# Structured Streaming  

This chapter will provide a jump-start on the concepts behind Spark Streaming and how this has evolved into Structured Streaming. An important aspect of Structured Streaming is that it utilizes Spark DataFrames. This shift in paradigm will make it easier for Python developers to start working with Spark Streaming.  


In this chapter, your will learn:  
• What is Spark Streaming?  
• Why do we need Spark Streaming?  
• What is the Spark Streaming application data flow?  
• Simple streaming application using DStream  
• A quick primer on Spark Streaming global aggregations  
• Introducing Structured Streaming  

Note, for the initial sections of this chapter, the example code used will be in Scala, as this was how most Spark Streaming code was written. When we start focusing on Structured Streaming, we will work with Python examples.
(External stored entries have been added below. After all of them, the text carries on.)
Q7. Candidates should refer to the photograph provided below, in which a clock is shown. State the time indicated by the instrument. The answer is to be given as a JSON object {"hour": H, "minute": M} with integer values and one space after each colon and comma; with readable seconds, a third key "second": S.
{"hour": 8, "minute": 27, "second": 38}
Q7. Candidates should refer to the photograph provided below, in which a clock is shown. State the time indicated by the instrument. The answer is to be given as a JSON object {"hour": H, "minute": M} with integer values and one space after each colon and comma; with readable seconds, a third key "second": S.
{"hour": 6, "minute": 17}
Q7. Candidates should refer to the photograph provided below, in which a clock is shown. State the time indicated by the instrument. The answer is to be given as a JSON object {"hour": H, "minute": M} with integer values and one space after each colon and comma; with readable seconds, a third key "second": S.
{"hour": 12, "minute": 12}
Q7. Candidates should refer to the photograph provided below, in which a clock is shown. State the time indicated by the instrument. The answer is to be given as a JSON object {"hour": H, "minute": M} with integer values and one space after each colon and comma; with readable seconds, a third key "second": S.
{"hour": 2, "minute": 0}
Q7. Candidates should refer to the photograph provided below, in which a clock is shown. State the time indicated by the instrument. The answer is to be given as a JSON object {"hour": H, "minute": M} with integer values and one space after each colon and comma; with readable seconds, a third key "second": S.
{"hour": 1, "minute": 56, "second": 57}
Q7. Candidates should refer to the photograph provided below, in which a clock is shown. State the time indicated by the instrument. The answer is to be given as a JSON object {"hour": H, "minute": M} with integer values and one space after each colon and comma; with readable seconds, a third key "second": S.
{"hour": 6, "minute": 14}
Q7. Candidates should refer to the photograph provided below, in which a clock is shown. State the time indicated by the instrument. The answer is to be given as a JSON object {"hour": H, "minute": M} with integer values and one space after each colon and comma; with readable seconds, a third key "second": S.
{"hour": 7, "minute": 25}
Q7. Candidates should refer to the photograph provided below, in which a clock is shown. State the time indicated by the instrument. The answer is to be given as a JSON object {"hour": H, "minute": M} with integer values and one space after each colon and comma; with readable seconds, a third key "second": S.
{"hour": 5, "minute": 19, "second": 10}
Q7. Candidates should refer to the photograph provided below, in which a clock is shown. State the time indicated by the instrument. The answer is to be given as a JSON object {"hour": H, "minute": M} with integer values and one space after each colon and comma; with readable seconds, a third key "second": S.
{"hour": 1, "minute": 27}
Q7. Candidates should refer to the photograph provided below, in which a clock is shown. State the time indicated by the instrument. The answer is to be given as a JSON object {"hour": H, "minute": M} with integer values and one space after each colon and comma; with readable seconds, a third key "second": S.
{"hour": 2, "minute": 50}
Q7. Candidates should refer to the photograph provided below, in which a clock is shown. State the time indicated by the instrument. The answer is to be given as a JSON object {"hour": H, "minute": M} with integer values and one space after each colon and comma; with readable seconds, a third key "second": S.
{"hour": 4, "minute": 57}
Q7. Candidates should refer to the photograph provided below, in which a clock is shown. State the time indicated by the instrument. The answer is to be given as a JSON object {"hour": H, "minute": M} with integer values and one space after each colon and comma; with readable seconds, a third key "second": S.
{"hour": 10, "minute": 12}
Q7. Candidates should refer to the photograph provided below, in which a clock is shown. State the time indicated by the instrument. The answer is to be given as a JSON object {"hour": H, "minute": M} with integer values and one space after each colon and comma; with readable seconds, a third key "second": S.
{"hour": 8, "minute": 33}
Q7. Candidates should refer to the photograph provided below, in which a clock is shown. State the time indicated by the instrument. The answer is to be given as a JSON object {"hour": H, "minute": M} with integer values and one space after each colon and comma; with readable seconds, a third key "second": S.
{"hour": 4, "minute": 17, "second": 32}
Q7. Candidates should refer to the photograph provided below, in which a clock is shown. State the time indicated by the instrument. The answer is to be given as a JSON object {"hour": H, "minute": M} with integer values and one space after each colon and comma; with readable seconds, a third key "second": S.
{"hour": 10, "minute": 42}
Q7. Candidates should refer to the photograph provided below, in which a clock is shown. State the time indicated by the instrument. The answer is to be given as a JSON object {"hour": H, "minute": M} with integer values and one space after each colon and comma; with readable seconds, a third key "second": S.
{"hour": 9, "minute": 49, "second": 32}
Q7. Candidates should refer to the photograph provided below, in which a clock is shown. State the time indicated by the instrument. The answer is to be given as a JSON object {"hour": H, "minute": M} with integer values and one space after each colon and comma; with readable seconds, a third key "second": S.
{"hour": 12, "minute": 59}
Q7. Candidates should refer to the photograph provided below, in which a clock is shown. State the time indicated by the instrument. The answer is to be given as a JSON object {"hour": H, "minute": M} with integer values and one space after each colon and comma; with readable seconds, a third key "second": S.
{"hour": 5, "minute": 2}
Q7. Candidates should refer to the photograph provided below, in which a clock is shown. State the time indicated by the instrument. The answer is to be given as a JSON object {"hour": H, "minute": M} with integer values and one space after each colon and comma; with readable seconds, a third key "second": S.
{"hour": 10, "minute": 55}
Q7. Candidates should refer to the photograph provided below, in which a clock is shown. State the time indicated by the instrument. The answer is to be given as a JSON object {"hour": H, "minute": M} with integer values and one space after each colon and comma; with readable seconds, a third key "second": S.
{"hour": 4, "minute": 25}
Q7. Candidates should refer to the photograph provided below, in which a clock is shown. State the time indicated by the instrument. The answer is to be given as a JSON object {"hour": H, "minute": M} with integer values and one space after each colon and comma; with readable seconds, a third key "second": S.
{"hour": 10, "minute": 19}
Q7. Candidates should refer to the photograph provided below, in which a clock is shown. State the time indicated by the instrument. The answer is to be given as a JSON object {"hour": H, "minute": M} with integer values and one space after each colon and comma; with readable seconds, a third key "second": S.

## What is Spark Streaming?
At its core, Spark Streaming is a scalable, fault-tolerant streaming system that takes the RDD batch paradigm (that is, processing data in batches) and speeds it up. While it is a slight over-simplification, basically Spark Streaming operates in mini-batches or batch intervals (from 500ms to larger interval windows).  

As noted in the following diagram, Spark Streaming receives an input data stream
and internally breaks that data stream into multiple smaller batches (the size of
which is based on the batch interval). The Spark engine processes those batches of
input data to a result set of batches of processed data.  

![image.png](attachment:image.png)  

The key abstraction for Spark Streaming is Discretized Stream (DStream), which
represents the previously mentioned small batches that make up the stream of data.
DStreams are built on RDDs, allowing Spark developers to work within the same
context of RDDs and batches, only now applying it to their streaming problems.
Also, an important aspect is that, because you are using Apache Spark, Spark
Streaming integrates with MLlib, SQL, DataFrames, and GraphX.  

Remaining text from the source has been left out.